In this instance, the poem connects with research by the EarthByte team at the University of Sydney that is identifying how marine flakes – called ‘marine snow’ – are cooling the planet and how much they save the planet from warming even more. Professor Muller is the Director, ARC Basin Genesis, EarthByte Group.
In the Adelaide Town Hall, Professor Elizabeth Blackburn, Australia’s first woman, Nobel Prize winner said: “Make sure your mentors have human qualities that support you.” She went on: “There are many smart people in science but check that you work with those who have humanity.” September 14th 2013. She insists we have been training more people not educating them.
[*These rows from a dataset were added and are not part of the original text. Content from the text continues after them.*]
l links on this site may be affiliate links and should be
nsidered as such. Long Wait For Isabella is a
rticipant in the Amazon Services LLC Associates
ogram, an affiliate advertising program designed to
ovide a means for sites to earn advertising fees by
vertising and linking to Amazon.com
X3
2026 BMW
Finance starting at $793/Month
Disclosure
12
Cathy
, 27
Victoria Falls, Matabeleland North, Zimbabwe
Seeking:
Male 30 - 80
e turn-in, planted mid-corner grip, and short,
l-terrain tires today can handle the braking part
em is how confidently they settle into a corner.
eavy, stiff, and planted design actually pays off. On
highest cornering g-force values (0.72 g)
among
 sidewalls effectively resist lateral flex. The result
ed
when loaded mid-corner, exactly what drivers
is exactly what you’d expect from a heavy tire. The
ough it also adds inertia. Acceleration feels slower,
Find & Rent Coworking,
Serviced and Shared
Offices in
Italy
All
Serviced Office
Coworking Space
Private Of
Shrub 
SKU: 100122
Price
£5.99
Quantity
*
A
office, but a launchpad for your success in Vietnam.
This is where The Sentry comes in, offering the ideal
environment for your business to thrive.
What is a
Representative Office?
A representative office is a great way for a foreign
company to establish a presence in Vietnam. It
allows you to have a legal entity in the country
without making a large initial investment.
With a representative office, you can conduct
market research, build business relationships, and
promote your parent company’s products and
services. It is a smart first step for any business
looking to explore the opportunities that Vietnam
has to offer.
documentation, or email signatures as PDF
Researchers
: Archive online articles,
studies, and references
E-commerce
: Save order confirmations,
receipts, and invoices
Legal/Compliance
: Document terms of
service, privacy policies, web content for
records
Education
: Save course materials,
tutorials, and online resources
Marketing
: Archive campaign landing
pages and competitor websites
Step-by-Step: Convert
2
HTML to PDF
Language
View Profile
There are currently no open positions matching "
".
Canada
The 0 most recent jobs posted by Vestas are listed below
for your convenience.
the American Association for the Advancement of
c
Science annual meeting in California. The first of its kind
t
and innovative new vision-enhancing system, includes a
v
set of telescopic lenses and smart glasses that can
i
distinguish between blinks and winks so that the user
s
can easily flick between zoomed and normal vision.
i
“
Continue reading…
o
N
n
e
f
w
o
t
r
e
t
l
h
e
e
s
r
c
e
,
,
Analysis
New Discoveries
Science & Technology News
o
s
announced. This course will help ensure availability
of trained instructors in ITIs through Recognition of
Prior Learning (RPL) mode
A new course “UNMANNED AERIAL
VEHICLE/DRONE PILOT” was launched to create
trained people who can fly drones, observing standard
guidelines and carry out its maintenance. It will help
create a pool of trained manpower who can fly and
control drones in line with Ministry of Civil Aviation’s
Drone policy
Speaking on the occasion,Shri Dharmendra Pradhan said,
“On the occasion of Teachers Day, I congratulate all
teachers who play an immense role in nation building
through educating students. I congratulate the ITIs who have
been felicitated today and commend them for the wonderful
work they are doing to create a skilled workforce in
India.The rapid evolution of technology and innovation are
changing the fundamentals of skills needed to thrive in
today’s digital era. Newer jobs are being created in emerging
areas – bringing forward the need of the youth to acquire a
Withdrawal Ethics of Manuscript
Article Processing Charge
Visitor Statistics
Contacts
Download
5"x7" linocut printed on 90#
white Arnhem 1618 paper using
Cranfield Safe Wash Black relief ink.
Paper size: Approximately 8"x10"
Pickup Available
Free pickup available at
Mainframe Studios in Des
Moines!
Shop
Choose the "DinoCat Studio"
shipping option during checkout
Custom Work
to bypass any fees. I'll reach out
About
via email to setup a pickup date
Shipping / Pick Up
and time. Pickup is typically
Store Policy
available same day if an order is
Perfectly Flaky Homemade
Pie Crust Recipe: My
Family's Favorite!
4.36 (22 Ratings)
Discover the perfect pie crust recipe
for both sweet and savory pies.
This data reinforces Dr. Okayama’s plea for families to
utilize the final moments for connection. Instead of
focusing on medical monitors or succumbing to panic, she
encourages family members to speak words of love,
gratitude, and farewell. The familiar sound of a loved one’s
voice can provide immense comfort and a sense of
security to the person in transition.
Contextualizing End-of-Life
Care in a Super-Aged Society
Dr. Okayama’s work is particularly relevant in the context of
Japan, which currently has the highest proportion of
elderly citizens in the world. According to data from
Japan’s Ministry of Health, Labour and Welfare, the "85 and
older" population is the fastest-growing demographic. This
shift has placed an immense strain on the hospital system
We must refuse to accept the individualism that denies the need for humanity.
Remember Margaret Thatcher? Didn’t she say, There’s no such thing as society.”? No such thing as humankind? No such thing as community? No such thing as the public good? Now we know the danger of that. And the devastation of the Australian equivalent is “I’m all right, Jack.” Isn’t it responsible in large part for our refusal to face global warming?
That kind of individualism is being shown to stunt the mind. It is connected with what Hugh Stretton called “The Cult of Selfishness”. In Australia Fair, published by UNSW Press, 2005, reprinted 2006, Hugh Stretton made clear how both major parties have undermined community. Still, we know now the brain is flexible and can go on learning. That means it can un-learn attitudes and approaches doing us damage in evolutionary terms.
Australia’s
public broadcaster, ABC Radio National, on Life Matters, presented this
information. Note the connections between the sciences and humanities.
When most people think of compassion, they think it’s
something only to be practised by the heroes and martyrs among us, or they
think it’s something reserved for special occasions.
But Paul Gilbert,
a world-renowned expert on the topic, says compassion is actually one of only
three essential emotional drivers built into our evolution.
Not only that, but new Australian research by Dr James Kirby, who directs the
Compassionate Mind Research Group at the University of Queensland, shows that
practising compassion has been scientifically proven to make us happier.
It not only makes us happier. It
must make us more thoughtful about the impact of our actions.
Martin Rees says we need ‘enough feel for science. Go back to “Thank you Martin Rees”
When we recognise the centrality of felt connections and the destructive future impact of selfish actions, we need to work/vote to oppose the greedy, self-centred, who use their positions to increase their power and wealth at our expense. This focus on ‘self’ is the enemy of community. It is central to the individualism of those powerful multi-national companies as well as individuals who, for example, wilfully cheat their national taxation offices. This shows contempt for the reason democracies need revenue to care about children, people, fairness, natural resources, environment, health, education, social justice, shared commitment, considering future generations.
At the level of
university research, this is a wake-up call. The compassionate mind. At
last in research we are connecting quality in thought and feeling. How long
will it take? How much damage is likely to be done in the meantime by the
power-hungry driven by their insistence on ‘self’? They may not care they are
stunting their brains. Evolution is relatively slow.